Provided records ->
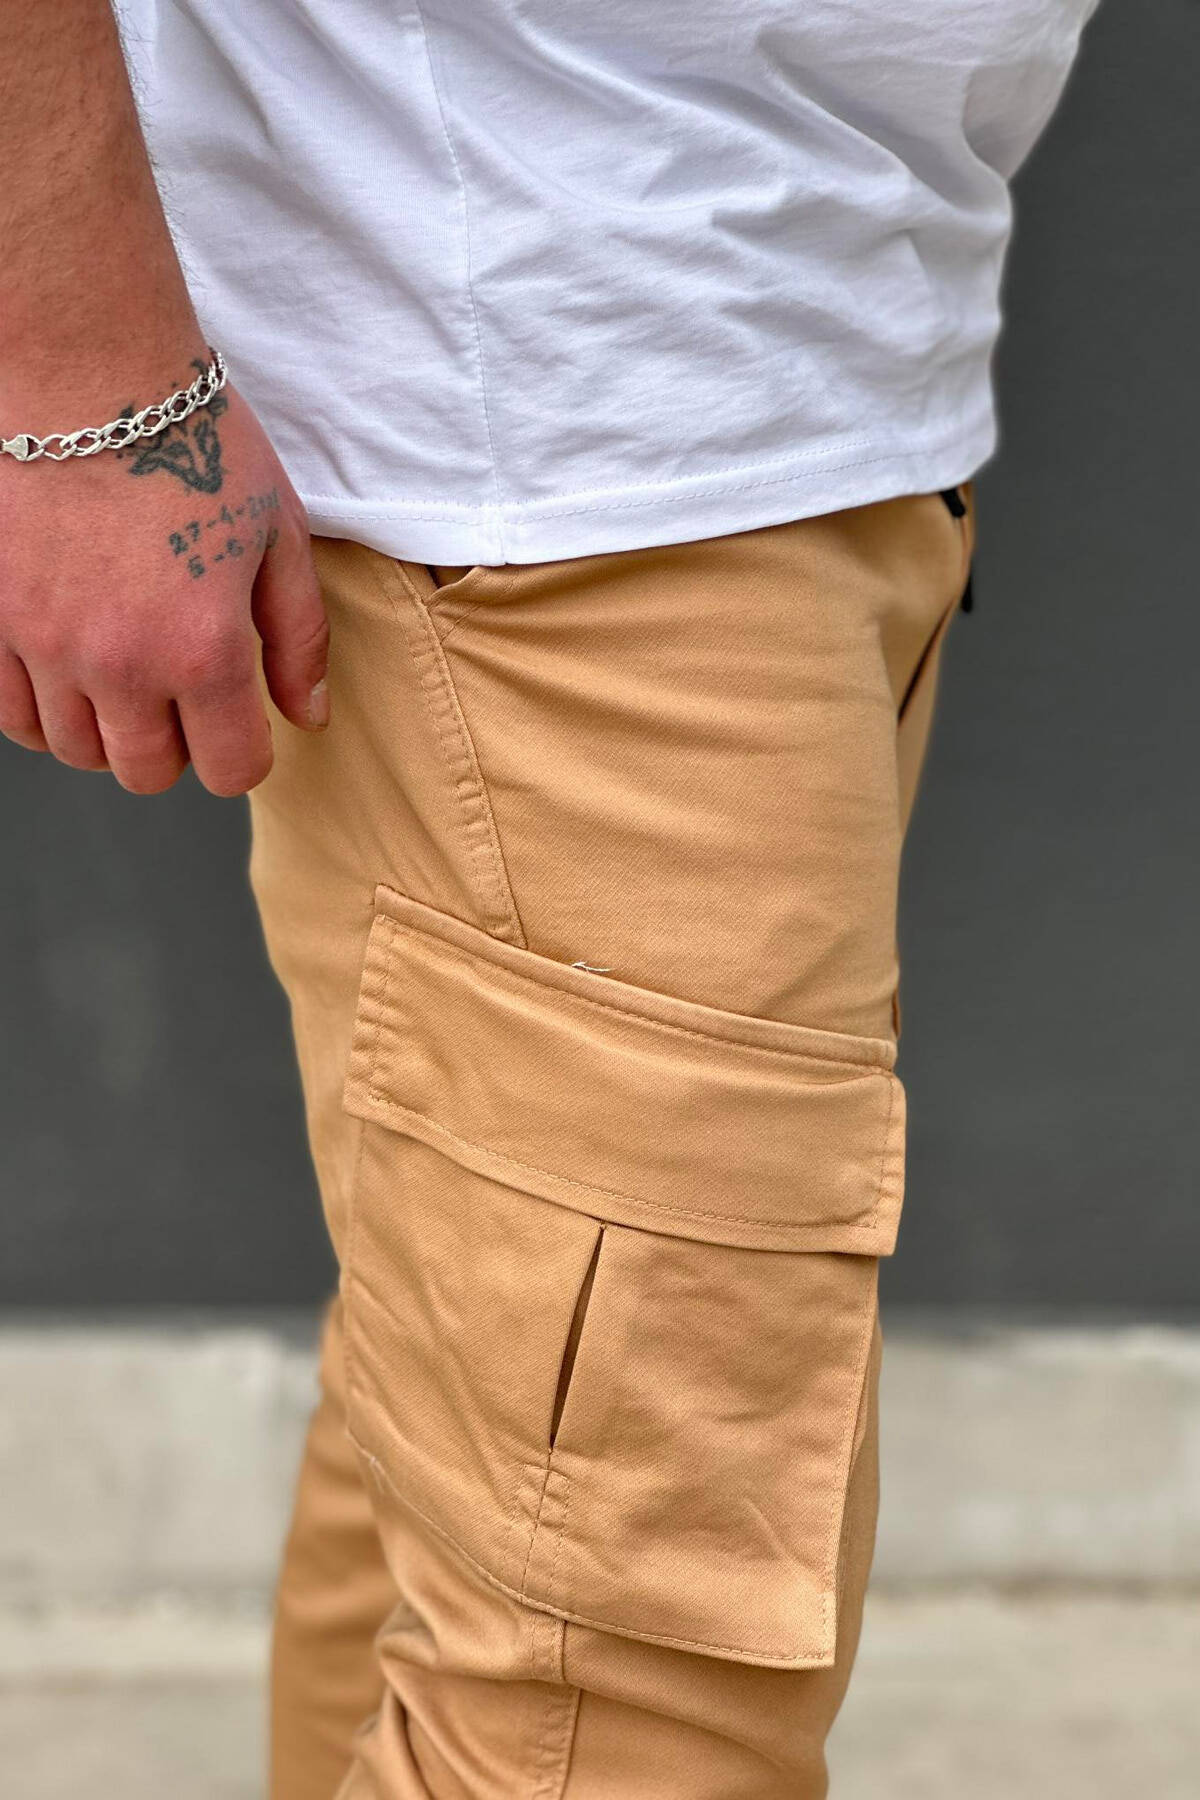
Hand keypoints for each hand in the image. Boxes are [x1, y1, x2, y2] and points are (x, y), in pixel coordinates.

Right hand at [0, 375, 328, 794]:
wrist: (85, 370)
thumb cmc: (193, 439)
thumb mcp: (278, 535)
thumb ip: (298, 637)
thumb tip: (307, 716)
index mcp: (201, 650)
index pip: (228, 770)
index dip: (242, 754)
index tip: (239, 723)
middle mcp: (119, 664)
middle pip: (146, 773)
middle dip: (176, 749)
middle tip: (183, 697)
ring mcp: (44, 646)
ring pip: (75, 751)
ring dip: (108, 731)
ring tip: (126, 678)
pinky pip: (10, 714)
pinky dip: (42, 710)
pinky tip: (68, 671)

Exercise aim ->
Extract, from the material above, each line holding the word "index".

Answer box ->
index mcp: (201, 650)
index pip: (228, 770)
index dip: (242, 754)
index tip: (239, 723)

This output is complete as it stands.